Chi sono i manifestanti?

Molti degli agricoltori che protestano sono membri della minoranza religiosa sikh e provengono dagli stati di Punjab e Haryana. Gli agricoltori di altre parti del paese hanno organizzato manifestazioni di solidarietà.

Da novembre, migliaia di agricoltori si sono accampati fuori Nuova Delhi, la capitale, vigilando in tentacolari tendopoli e minacciando di entrare se le leggi agricole non fossero abrogate.

La protesta ha messo a nudo la terribile realtà della disuguaglianza in gran parte del paese.

Più del 60% degli 1,3 miliardi di persone in India dipende ancora principalmente dall’agricoltura per il proprio sostentamento, sebbene il settore rappresenti solo il 15% circa della produzione economica del paese. La loro dipendenza è aumentata solo dopo che la pandemia di coronavirus ha gravemente colpito l’economia urbana e ha rimandato milioni di lavoratori nei loro villaggi. Per anni debiti e bancarotte hanno portato gli agricoltori ad alti tassi di suicidio.
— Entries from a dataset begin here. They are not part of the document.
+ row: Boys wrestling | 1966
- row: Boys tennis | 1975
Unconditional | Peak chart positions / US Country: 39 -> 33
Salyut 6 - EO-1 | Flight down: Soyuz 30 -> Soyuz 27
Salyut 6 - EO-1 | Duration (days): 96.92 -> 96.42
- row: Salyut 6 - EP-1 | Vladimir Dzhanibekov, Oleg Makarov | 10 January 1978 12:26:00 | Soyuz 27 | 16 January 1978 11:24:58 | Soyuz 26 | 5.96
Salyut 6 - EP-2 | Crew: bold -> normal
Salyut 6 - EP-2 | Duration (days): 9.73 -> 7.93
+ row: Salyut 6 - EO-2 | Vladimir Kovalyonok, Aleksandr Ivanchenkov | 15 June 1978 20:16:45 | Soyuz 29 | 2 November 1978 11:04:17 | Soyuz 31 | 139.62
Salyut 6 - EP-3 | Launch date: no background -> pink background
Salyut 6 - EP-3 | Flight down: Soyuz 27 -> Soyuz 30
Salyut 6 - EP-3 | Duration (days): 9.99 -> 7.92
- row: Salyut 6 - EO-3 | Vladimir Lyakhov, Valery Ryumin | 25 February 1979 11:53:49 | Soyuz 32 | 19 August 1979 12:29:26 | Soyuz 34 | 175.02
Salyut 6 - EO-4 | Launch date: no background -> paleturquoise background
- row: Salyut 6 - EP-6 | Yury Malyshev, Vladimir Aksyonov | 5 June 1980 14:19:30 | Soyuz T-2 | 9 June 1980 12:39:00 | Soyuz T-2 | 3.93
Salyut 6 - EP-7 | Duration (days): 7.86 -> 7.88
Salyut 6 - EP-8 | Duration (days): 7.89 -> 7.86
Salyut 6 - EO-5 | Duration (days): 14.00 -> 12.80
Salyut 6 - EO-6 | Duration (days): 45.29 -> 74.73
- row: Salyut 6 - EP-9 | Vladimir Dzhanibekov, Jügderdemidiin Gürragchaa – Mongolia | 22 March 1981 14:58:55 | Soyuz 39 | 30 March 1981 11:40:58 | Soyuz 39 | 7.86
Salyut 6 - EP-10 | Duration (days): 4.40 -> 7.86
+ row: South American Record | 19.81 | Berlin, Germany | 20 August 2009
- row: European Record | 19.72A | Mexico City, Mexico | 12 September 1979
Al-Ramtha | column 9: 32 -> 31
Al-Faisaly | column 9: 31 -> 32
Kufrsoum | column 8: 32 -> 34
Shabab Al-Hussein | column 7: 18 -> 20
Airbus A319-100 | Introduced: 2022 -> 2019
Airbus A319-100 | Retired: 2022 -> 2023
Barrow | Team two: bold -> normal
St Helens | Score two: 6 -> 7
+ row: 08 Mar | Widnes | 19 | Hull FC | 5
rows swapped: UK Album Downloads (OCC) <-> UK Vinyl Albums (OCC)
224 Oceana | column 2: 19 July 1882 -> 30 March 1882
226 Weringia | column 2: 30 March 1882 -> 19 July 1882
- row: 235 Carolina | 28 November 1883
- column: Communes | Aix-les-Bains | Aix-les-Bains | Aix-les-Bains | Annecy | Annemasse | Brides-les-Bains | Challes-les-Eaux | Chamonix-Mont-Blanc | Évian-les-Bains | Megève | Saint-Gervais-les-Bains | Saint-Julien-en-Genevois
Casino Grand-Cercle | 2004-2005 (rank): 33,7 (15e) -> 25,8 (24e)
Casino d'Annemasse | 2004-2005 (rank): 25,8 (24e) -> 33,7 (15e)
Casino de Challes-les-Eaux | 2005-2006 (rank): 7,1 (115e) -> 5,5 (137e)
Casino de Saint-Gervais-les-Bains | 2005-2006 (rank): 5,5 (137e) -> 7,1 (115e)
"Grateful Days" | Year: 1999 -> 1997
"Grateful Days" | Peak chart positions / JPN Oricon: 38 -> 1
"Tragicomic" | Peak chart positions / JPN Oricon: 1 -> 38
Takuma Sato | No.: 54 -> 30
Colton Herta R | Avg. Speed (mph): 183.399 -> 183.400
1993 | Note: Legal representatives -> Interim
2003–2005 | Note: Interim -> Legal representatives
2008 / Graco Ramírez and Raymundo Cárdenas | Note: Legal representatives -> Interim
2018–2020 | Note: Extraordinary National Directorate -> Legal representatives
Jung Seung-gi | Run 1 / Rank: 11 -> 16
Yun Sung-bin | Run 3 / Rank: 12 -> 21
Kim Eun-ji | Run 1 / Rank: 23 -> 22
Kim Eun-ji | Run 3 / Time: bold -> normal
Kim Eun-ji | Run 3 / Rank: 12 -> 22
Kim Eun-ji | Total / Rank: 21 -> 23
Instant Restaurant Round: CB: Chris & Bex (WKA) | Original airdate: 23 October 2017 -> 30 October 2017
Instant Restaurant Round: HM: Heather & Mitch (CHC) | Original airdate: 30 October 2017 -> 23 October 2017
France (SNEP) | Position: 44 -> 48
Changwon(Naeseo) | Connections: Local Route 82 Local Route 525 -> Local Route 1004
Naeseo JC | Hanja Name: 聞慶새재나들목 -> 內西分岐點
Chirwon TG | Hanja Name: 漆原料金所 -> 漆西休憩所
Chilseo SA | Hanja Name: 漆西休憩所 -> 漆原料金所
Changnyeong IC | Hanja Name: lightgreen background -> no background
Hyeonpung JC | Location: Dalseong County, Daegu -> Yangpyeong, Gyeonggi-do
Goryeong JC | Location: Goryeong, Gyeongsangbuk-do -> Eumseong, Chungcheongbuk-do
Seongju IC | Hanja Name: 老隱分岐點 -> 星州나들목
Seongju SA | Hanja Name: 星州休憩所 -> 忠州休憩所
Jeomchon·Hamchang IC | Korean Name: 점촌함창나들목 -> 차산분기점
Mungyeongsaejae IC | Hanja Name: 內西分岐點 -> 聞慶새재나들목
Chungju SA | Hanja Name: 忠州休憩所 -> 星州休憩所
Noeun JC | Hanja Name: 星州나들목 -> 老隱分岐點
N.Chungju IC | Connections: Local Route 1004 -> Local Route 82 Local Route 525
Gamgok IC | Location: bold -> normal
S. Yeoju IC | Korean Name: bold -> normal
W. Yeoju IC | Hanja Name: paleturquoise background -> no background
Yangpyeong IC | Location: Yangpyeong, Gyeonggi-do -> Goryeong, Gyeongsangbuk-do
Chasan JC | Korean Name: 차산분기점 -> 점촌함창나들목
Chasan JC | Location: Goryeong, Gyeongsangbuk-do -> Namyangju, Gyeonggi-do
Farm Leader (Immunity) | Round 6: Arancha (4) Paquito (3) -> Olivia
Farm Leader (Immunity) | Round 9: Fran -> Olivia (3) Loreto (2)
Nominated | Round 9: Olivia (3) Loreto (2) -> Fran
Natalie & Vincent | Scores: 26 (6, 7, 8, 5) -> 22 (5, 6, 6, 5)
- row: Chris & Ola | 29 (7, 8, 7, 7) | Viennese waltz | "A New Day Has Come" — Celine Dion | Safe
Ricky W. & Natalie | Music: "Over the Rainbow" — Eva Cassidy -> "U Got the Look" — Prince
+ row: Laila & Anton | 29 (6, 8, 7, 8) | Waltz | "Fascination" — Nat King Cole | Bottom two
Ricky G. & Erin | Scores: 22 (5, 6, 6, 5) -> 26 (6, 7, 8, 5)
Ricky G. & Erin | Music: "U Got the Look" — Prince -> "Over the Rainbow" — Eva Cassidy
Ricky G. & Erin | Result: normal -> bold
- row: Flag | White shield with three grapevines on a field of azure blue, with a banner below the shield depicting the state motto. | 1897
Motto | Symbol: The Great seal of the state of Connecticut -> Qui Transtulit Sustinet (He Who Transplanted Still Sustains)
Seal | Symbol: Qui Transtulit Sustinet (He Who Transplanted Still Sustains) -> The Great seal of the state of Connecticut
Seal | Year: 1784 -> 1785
Cosa vogliono gli agricoltori?

I manifestanti stanno sfidando il primo ministro Narendra Modi sui suoi sforzi per rimodellare l’agricoltura in India.

I manifestanti chiedono a Modi di abrogare le recenti leggi sull’agricoltura che minimizzerebbero il ruolo del governo nell’agricoltura e aprirebbero più spazio agli investitori privati. Il governo afferma che le nuove leggi libererebbero gli agricoltori e gli investimenti privati, portando crescita. Ma gli agricoltori sono scettici, temendo che la rimozione delle protezioni statali che già considerano insufficienti li lascerebbe alla mercé di imprese esterne.

Il sostegno del governo agli agricoltori, che comprendeva prezzi minimi garantiti per alcune colture essenziali, ha aiutato l’India a superare la crisi della fame degli anni ’60. Ma con l’India che ha liberalizzato la sua economia negli ultimi decenni, Modi – che vuole che l’economia del paese quasi raddoppi entro il 2024 – vede un ruolo così importante per il governo come non più sostenibile.

Gli agricoltori, tuttavia, sostengono che stanno lottando anche con le protezioni esistenti. Dicono che le leggi favorevoli al mercato alla fine elimineranno il supporto normativo e li lasceranno senza protezione, con l’economia indebolita che offre poche possibilità di una vita diversa.

Come è scoppiata la violenza?

Migliaia di agricoltori in protesta si sono riversati a Nuova Delhi in quella che ci si aspettava fosse una protesta pacifica durante le celebrazioni e una parata militare supervisionata dal primo ministro.

Alcuni agricoltori hanno rotto la marcia principale e hanno utilizzato trattori per smantellare le barricate della polizia. Molti contadini portavano anche delle spade, tridenti, pugnali affilati e asce da battaglia – armi vere anche se in gran parte cerimoniali. La maggior parte dei manifestanti non indossava maschere nonostante l’epidemia di Covid-19 in India.

I comandanti della polizia hanno schierato agenti con fucili d’assalto. Si trovavano in mezzo alle strade principali, i gas lacrimogeni che turbinavano intorno a loro con i fucili puntati sulla folla. In alcune zone, è stato mostrato un filmato, la polizia ha picchiato i manifestanti con i manganelli per respingerli.

I contadini dicono che la violenza è stata alimentata dal governo e da elementi esterni nel tentativo di far cadere i loro mesi di protesta pacifica.

I contadini sventolavano bandiere e schernivano gli ufficiali. Hanno anche violato il Forte Rosso, l’iconico palazzo che un tempo fungeva da residenza dei sovrani Mughal dell’India, e innalzato in cima ai bastioni una bandiera che viene spesso sventolata sui templi sikh.

I canali televisivi locali hanno mostrato i contadini che posizionavano il corpo di un manifestante in mezzo a una strada. Secondo le testimonianze l’uomo era stato colpito da un arma da fuoco, ma la polizia ha detto che era morto quando il suo trattore si è ribaltato.

Il governo indiano ha sospeso temporaneamente i servizi Internet nelle aree che da mesi sono state fulcro di proteste.